_WORK ITEM:_
Transcribe every entry exactly, with nothing added or left out.

_INPUT:_
********

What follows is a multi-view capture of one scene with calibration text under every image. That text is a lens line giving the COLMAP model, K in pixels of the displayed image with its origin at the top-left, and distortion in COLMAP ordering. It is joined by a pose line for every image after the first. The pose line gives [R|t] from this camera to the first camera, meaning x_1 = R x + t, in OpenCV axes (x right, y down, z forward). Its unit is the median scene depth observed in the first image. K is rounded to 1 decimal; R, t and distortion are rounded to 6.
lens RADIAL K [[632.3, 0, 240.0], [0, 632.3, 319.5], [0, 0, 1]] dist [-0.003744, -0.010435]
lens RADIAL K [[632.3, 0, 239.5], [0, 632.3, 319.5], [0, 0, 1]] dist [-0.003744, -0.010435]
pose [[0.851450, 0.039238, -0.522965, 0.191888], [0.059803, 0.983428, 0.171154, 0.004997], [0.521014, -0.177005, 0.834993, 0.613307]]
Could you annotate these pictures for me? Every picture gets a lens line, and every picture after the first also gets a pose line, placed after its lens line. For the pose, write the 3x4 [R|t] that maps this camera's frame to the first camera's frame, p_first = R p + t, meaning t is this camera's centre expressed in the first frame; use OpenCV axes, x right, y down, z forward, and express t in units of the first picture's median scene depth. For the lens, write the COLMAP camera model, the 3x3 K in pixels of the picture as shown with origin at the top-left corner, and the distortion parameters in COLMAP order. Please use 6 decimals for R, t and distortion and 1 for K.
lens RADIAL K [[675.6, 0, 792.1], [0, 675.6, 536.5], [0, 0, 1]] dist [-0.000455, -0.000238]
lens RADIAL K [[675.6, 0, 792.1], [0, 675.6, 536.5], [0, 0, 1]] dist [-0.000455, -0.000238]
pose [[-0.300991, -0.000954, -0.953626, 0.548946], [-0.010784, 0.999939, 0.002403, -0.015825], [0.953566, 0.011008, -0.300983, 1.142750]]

********

_EXERCISE RESULT:_
What follows is a multi-view capture of one scene with calibration text under every image. That text is a lens line giving the COLMAP model, K in pixels of the displayed image with its origin at the top-left, and distortion in COLMAP ordering. It is joined by a pose line for every image after the first. The pose line gives [R|t] from this camera to the first camera, meaning x_1 = R x + t, in OpenCV axes (x right, y down, z forward). Its unit is the median scene depth observed in the first image. K is rounded to 1 decimal; R, t and distortion are rounded to 6.
lens RADIAL K [[632.3, 0, 240.0], [0, 632.3, 319.5], [0, 0, 1]] dist [-0.003744, -0.010435]
lens RADIAL K [[632.3, 0, 239.5], [0, 632.3, 319.5], [0, 0, 1]] dist [-0.003744, -0.010435]
pose [[0.851450, 0.039238, -0.522965, 0.191888], [0.059803, 0.983428, 0.171154, 0.004997], [0.521014, -0.177005, 0.834993, 0.613307]]
Could you annotate these pictures for me? Every picture gets a lens line, and every picture after the first also gets a pose line, placed after its lens line. For the pose, write the 3x4 [R|t] that maps this camera's frame to the first camera's frame, p_first = R p + t, meaning t is this camera's centre expressed in the first frame; use OpenCV axes, x right, y down, z forward, and express t in units of the first picture's median scene depth. For the lens, write the COLMAP camera model, the 3x3 K in pixels of the picture as shown with origin at the top-left corner, and the distortion parameters in COLMAP order. Please use 6 decimals for R, t and distortion and 1 for K.
lens RADIAL K [[675.6, 0, 792.1], [0, 675.6, 536.5], [0, 0, 1]] dist [-0.000455, -0.000238]
lens RADIAL K [[675.6, 0, 792.1], [0, 675.6, 536.5], [0, 0, 1]] dist [-0.000455, -0.000238]
pose [[-0.300991, -0.000954, -0.953626, 0.548946], [-0.010784, 0.999939, 0.002403, -0.015825], [0.953566, 0.011008, -0.300983, 1.142750]]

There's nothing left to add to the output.